# [Brief]
Output all records verbatim.

# [Input material]
________

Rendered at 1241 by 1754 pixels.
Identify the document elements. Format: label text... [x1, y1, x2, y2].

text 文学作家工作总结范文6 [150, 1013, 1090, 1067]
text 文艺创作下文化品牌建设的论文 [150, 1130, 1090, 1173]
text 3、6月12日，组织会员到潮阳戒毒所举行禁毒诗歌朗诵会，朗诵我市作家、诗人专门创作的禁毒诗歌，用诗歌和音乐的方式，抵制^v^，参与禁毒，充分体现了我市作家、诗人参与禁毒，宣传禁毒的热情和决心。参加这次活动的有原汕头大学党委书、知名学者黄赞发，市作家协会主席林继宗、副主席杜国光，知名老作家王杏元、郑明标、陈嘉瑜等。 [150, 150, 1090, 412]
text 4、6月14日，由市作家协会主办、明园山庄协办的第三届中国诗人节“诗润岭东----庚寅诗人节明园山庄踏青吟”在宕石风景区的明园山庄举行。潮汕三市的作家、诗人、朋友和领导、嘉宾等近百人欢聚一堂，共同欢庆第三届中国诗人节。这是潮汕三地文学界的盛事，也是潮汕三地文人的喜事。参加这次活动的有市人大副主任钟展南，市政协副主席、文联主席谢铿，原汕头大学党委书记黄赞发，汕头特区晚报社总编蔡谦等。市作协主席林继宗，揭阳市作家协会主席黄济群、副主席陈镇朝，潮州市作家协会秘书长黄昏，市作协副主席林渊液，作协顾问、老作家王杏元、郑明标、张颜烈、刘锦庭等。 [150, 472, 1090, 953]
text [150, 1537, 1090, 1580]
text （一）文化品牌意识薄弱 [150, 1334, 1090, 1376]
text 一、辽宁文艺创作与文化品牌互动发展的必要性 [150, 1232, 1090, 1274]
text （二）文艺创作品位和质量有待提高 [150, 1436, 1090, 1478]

________

# [Task solution]
Rendered at 1241 by 1754 pixels.
Identify the document elements. Format: label text... [x1, y1, x2, y2].

text 文学作家工作总结范文6 [150, 1013, 1090, 1067]
text 文艺创作下文化品牌建设的论文 [150, 1130, 1090, 1173]
text 3、6月12日，组织会员到潮阳戒毒所举行禁毒诗歌朗诵会，朗诵我市作家、诗人专门创作的禁毒诗歌，用诗歌和音乐的方式，抵制^v^，参与禁毒，充分体现了我市作家、诗人参与禁毒，宣传禁毒的热情和决心。参加这次活动的有原汕头大学党委书、知名学者黄赞发，市作家协会主席林继宗、副主席杜国光，知名老作家王杏元、郑明标、陈嘉瑜等。 [150, 150, 1090, 412]
text 4、6月14日，由市作家协会主办、明园山庄协办的第三届中国诗人节“诗润岭东----庚寅诗人节明园山庄踏青吟”在宕石风景区的明园山庄举行。潮汕三市的作家、诗人、朋友和领导、嘉宾等近百人欢聚一堂，共同欢庆第三届中国诗人节。这是潮汕三地文学界的盛事，也是潮汕三地文人的喜事。参加这次活动的有市人大副主任钟展南，市政协副主席、文联主席谢铿，原汕头大学党委书记黄赞发，汕头特区晚报社总编蔡谦等。市作协主席林继宗，揭阳市作家协会主席黄济群、副主席陈镇朝，潮州市作家协会秘书长黄昏，市作协副主席林渊液，作协顾问、老作家王杏元、郑明标、张颜烈、刘锦庭等。 [150, 472, 1090, 953]
text [150, 1537, 1090, 1580]
text （一）文化品牌意识薄弱 [150, 1334, 1090, 1376]
text 一、辽宁文艺创作与文化品牌互动发展的必要性 [150, 1232, 1090, 1274]
text （二）文艺创作品位和质量有待提高 [150, 1436, 1090, 1478]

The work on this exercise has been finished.